* **What to work on**
Lines from the records below that contain the word "Document" are to be copied out.

BEGIN Dataset excerpts

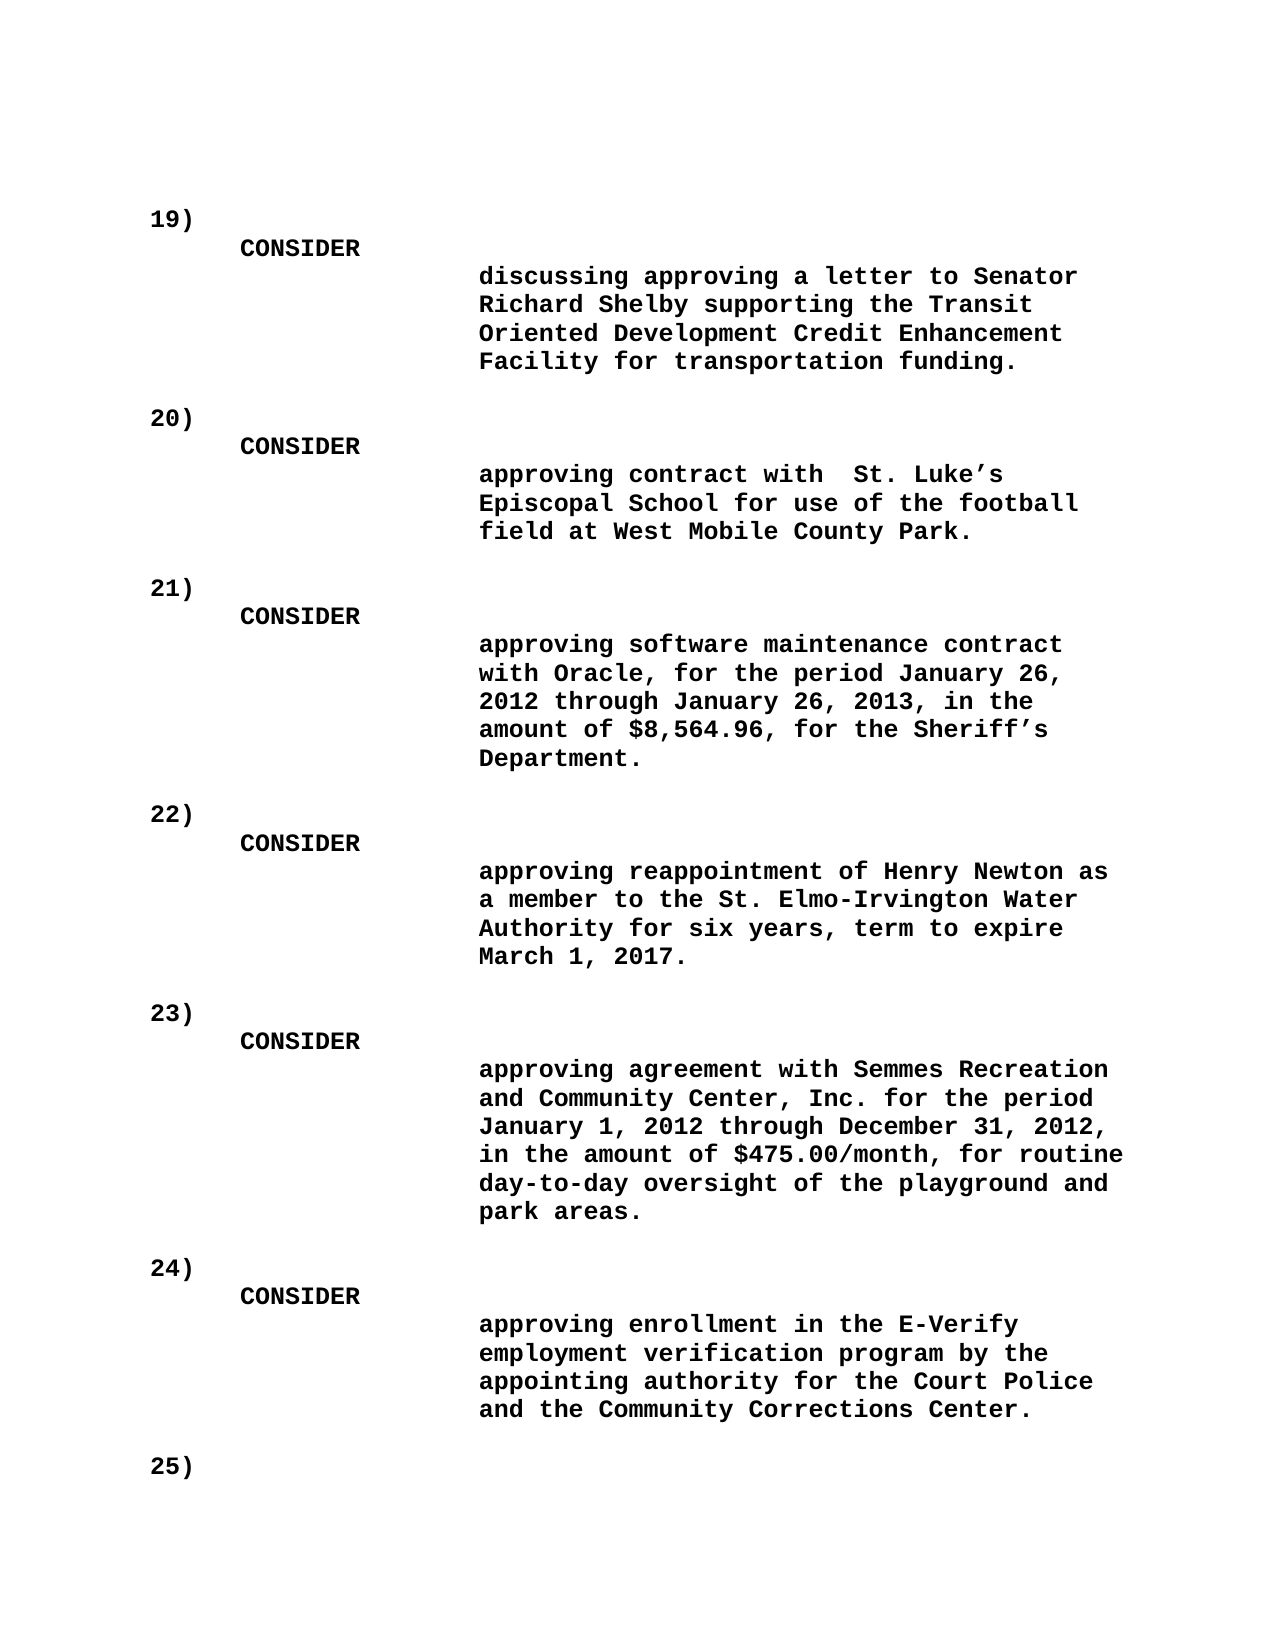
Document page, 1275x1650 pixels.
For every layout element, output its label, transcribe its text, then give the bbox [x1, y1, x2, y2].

END Dataset excerpts
BEGIN Dataset excerpts

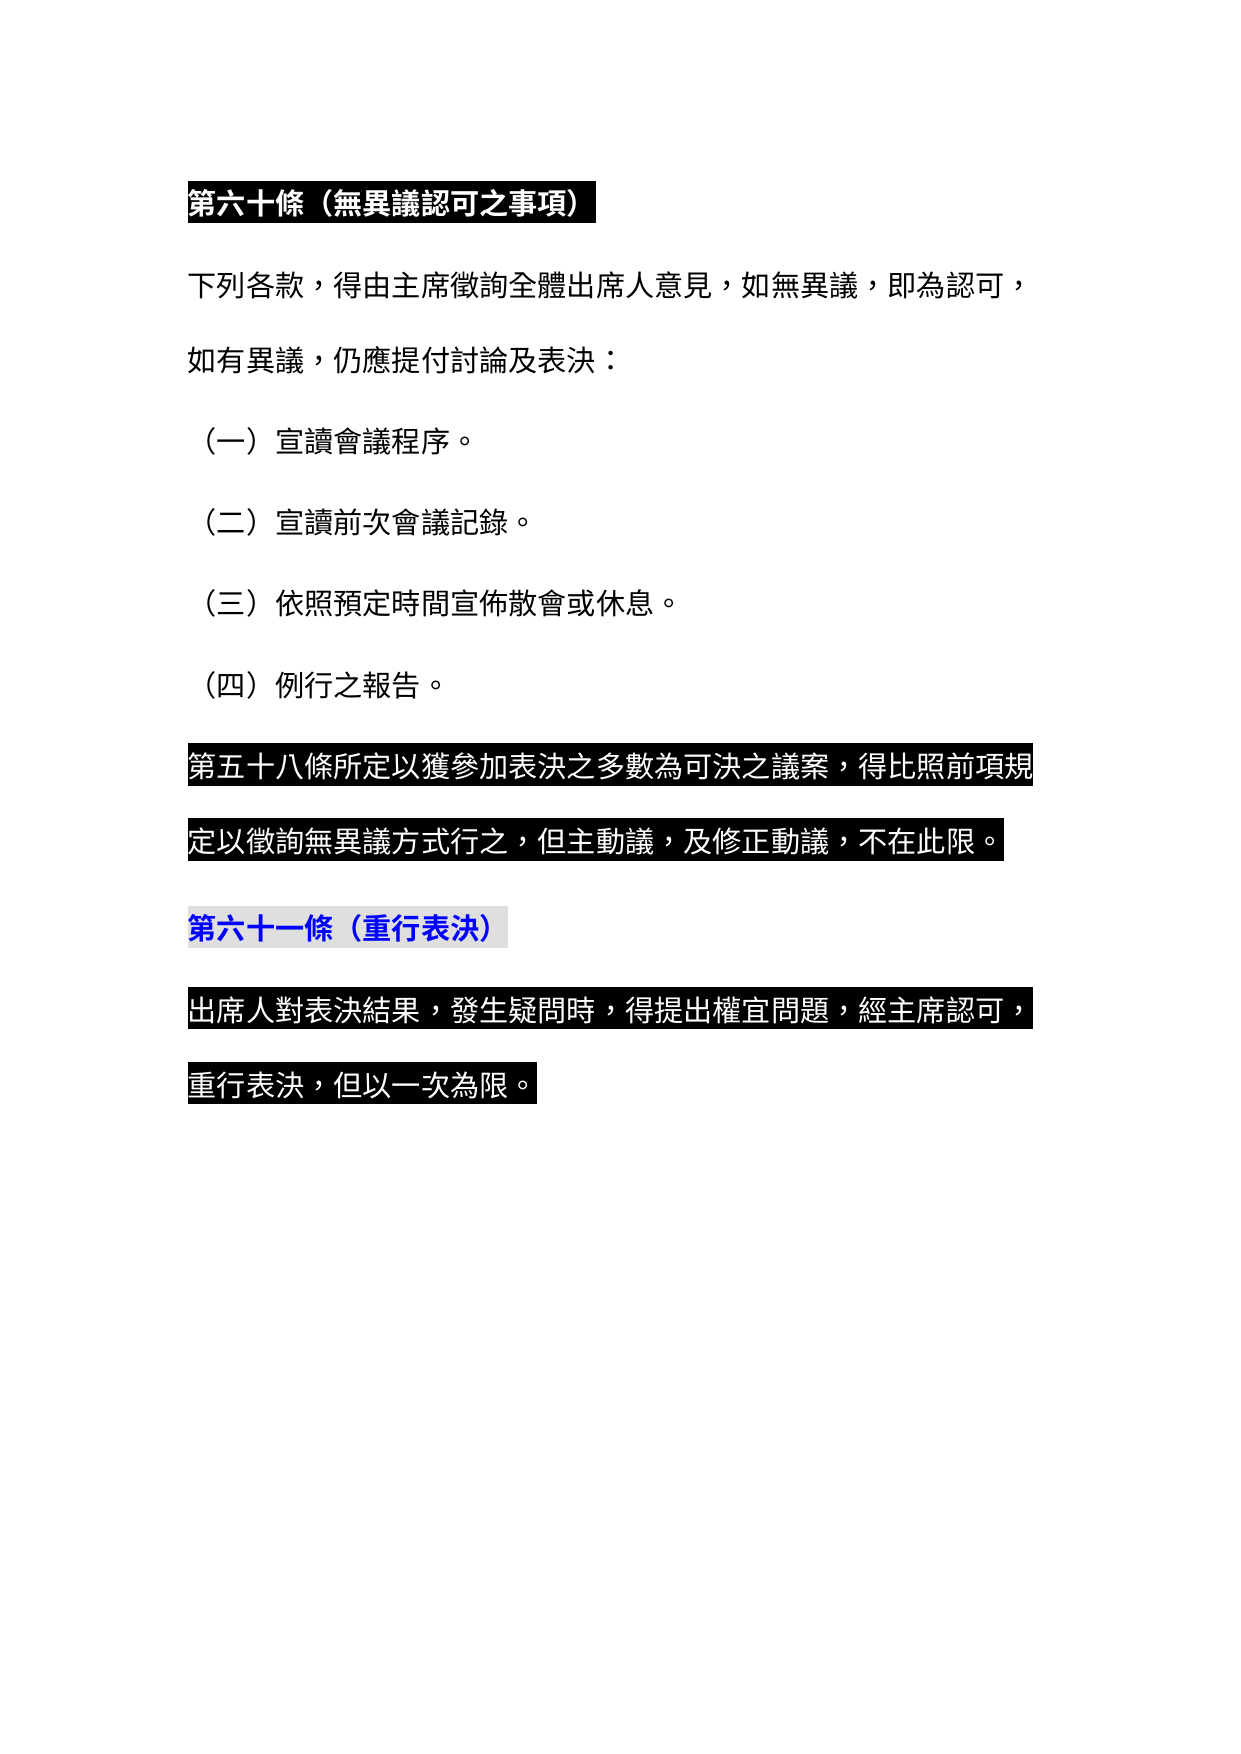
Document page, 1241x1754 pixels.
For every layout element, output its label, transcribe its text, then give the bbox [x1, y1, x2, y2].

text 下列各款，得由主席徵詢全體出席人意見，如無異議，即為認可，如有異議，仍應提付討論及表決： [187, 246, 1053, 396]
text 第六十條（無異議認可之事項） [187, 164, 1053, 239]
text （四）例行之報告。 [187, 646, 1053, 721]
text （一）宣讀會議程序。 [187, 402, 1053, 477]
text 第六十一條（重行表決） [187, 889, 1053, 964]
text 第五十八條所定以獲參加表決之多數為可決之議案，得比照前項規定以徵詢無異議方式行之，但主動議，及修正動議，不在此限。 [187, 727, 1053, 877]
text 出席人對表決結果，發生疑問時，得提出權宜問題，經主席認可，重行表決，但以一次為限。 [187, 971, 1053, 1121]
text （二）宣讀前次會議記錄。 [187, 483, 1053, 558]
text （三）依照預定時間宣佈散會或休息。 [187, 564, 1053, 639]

END Dataset excerpts

* **Your response**
Document page, 1275x1650 pixels.
Document page, 1241x1754 pixels.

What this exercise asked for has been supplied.